Search code examples
c#sqlazureazure-storageu-sql

U-SQL random sample of rows


I hope you all can help me.

What I'm trying to do

I'm trying to take a random sample from a large Azure database so that I can run the files locally before deploying on Azure cloud. The steps are to first create a pseudorandom number, then just take the first X rows or first X% of rows.

What I've tried

I've read several posts including stack overflow SQL, stack overflow SQL 2, SQL select, and USQL Order By Fetch, but still have not figured the syntax out.

Code:

//ATTEMPT 1
SELECT * FROM @searchlog
FETCH FIRST 3 ROWS ONLY;
//ATTEMPT 2
@outsearchlog =
    SELECT *
    FROM @searchlog
    ORDER BY NEWID() DESC FETCH 10;
//ATTEMPT 3
@outsearchlog =
    SELECT *,
           NEWID() AS newid
    FROM @searchlog;
//ATTEMPT 4
@outsearchlog =
    SELECT *,
           newid() AS newid
    FROM @searchlog;
//ATTEMPT 5
@outsearchlog =
    SELECT *,
           newid() AS newidwoot           
    FROM @searchlog;
//ATTEMPT 6
@outsearchlog =
    SELECT *,
           Random() AS newidwoot           
    FROM @searchlog;

Solution

  • U-SQL has a SAMPLE operator so just add it to the bottom of your statement. For example, this code generates a 10% uniform sample:

    @outsearchlog =
        SELECT *          
        FROM @searchlog
        SAMPLE UNIFORM (0.1);
    

    Sample is documented here. You do not need an additional row number if you use this approach. If you do feel you need a row number then use ROW_NUMBER().

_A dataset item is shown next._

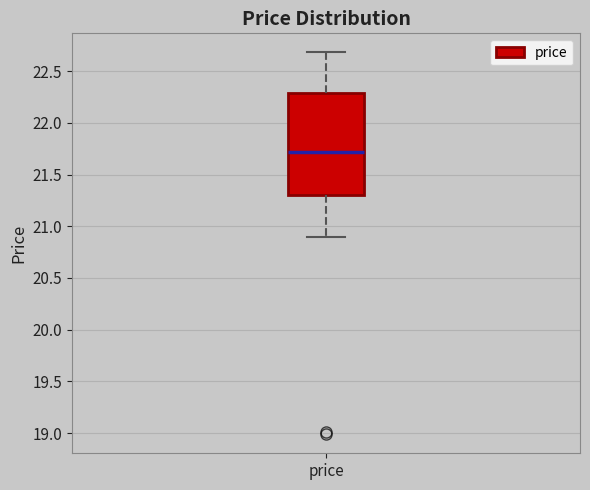

Transcribe this box plot: give where the median line is, the range the box spans, and where the two whiskers end, as read against the y-axis. The values are not printed on the chart, so give them approximately, as read against the axis.

median 21.7, box 21.3 to 22.3, whiskers 20.9 to 22.7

    I would question the use of U-SQL in the year 2021, particularly for new projects. ADLS Gen 1 has been deprecated (retiring Feb 2024) and as you know, U-SQL is not compatible with ADLS Gen 2. So you should endeavour to convert your projects to use Azure Databricks or Azure Synapse Analytics or other suitable platform as soon as possible.

    U-SQL retired

    https://learn.microsoft.com/en-us/azure/data-lake-store/data-lake-store-overview

    If you do consider switching to Azure SQL DB or Azure Synapse Analytics then that supports the TABLESAMPLE command for similar effect:

    SELECT *
    FROM yourTable
    TABLESAMPLE( 10 PERCENT );